Participating is typically defined as ‘some level of activity’, and activity is an observable behavior.  However, there is an assumption that participation is easy and natural because these are young people.  Young equals energy which equals playfulness.  This is the same assumption the administration has when they pump the gym full of students.  Observe a day or two of open gym with no strings attached (it’s OK to sit and simply be and actually do what you want to do), though, and the vast majority is perfectly content sitting on their phones.  This is their preference of playing and interacting — disappearing through sameness of seen action, but individually having control over their attention and level of stimulation.

Any act of doing in a public setting carries with it an inherent risk.  The perceived level of risk is determined by the environment, skill, and experience of the person placed within it.  When familiarity = safety and the most comfortable and familiar has become not doing, a class based on doing creates all kinds of stressors and conflicts.

Social Threat

Being seen illuminates.  If you are not good at a game, your flaws and weaknesses come to light.  Your teammates get mad at you and speak/ react in frustration and/or disappointment.  When there is such a large swath in skill, experience, and ability, there is a very real fear of not being good enough, and everybody knowing it.  Many would rather shut down and not play then endure that kind of humiliation (be it actual or imagined; reality is internalized).

Mediating this:  giving students choice between practice and game sides divided by a curtain, green-lighting unseen independent work during class time, peer grading (which I will write an entire post about soon).

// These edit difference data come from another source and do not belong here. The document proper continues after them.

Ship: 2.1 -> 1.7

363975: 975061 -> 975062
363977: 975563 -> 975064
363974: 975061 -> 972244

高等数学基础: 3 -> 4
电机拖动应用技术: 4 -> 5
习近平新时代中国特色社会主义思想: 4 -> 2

Complications:  number of students, lack of available space, amount of time and energy required to offer options, trust, ownership, and personal responsibility

Mental Anxiety

All of the internal pressures that effect esteem and performance.  How they see themselves continually reflected and reinforced by the perception that they are not good and do not have the opportunity or structure to get good.  Improvement means little if you are still far behind, still making mistakes, and still thought of as less then.  A side effect of being watched.  For those with skill and confidence, having eyes on you improves performance.  For those without, it diminishes.

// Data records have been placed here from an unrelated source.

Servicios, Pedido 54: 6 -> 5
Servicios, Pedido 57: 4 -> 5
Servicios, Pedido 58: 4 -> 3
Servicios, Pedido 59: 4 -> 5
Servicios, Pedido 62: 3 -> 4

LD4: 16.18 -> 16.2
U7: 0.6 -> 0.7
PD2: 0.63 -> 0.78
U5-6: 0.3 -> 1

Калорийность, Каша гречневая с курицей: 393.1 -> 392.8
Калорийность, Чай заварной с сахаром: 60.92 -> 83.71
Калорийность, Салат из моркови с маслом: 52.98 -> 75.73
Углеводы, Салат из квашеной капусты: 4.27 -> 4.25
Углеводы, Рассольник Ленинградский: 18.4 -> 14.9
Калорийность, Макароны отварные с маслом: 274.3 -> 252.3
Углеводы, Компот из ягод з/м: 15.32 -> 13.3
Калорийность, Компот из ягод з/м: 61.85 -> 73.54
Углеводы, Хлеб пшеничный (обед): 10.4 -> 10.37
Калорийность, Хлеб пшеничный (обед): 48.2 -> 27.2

Mediating this:  talking about it/ bringing it into the open, assigning non-performance tasks/ observations, independent assignments in a different space

Complications:  only one teacher and several spaces of need, students being out of sight, must be willing to look past physical and probe into unseen mental-social-emotional

Physical Lethargy

I have been told by many, many students, that outside of PE, they “don’t do anything.”  They sit in their rooms and play video games or observe the world through the phones.  Layer on a year plus of distance learning, and they never had to leave their safe place.  A habit of lethargy and not doing is hard to break.  Momentum is not in favor of action and activity.

Specifically, there has been a definitive drop in what the majority of kids are able to do.  Quite a few have trouble climbing in and out of closed bleachers.  Their vision and spatial awareness has become remarkably poor.  There have been much higher incidences of accident and injury in PE, and the injuries are becoming much more severe (I have had a broken arm AND a broken leg in class this year).  It is less that we are building upon an accepted standard of physical capacities and more that we are having to build them from zero (or in some cases, less than zero).

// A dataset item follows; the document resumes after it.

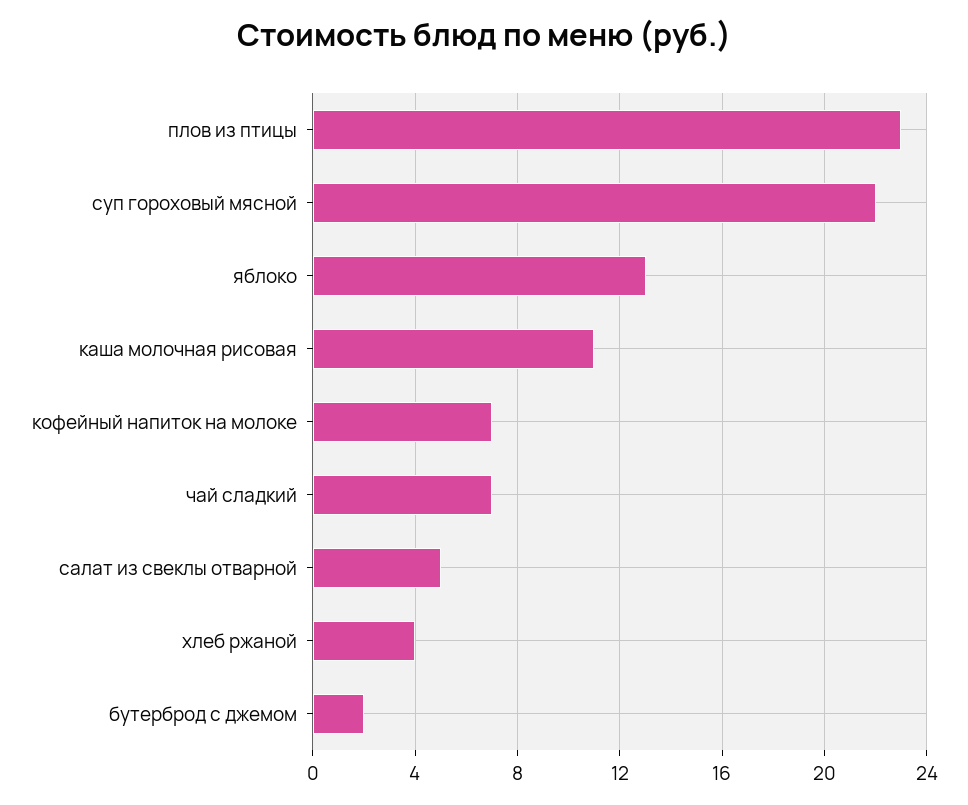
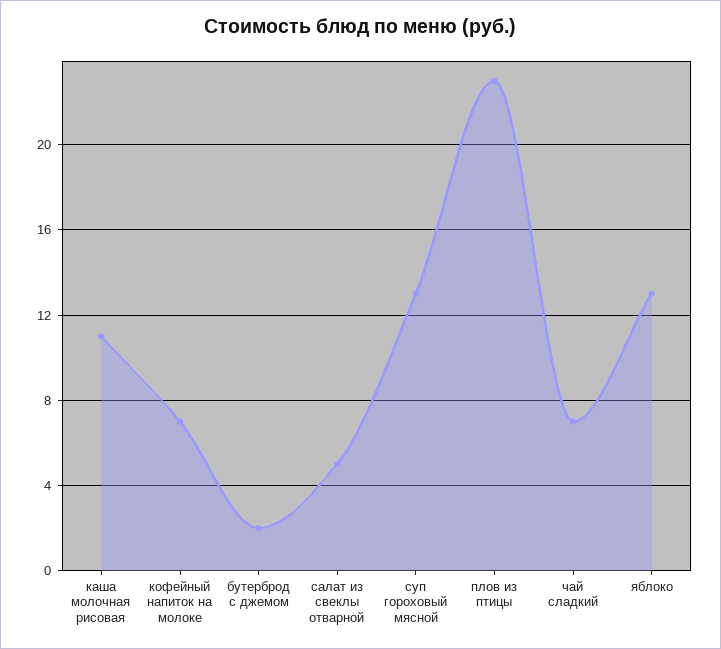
суп гороховый мясной: 22 -> 13
хлеб ржаной: 4 -> none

Mediating this:  addressing through direct instruction/ units of understanding, starting at a dropped baseline, attentional reinforcement/feedback

Complications:  having to ‘fight’ prior expectations of PE, the basics are boring, losing the top end of performers in large group instruction, harder to teach/ develop engaging challenges for then the sports and games they are familiar with

 

Too many people in too small a space makes any environment dangerous.  Giving a person singular charge to take care of this place and everyone in it is an incredible ask.  This becomes incredibly apparent when the PE teacher is out and other teachers/ people are asked to sub.  The immense attentional and energy demands that are required to steer such a group in such conditions — to ask each to acknowledge and accept the risk of play — is a monumental undertaking.  This Petri dish of human behavior gives us tremendous insight on social dynamics and group culture: a relational examination that the educational system must take into higher account.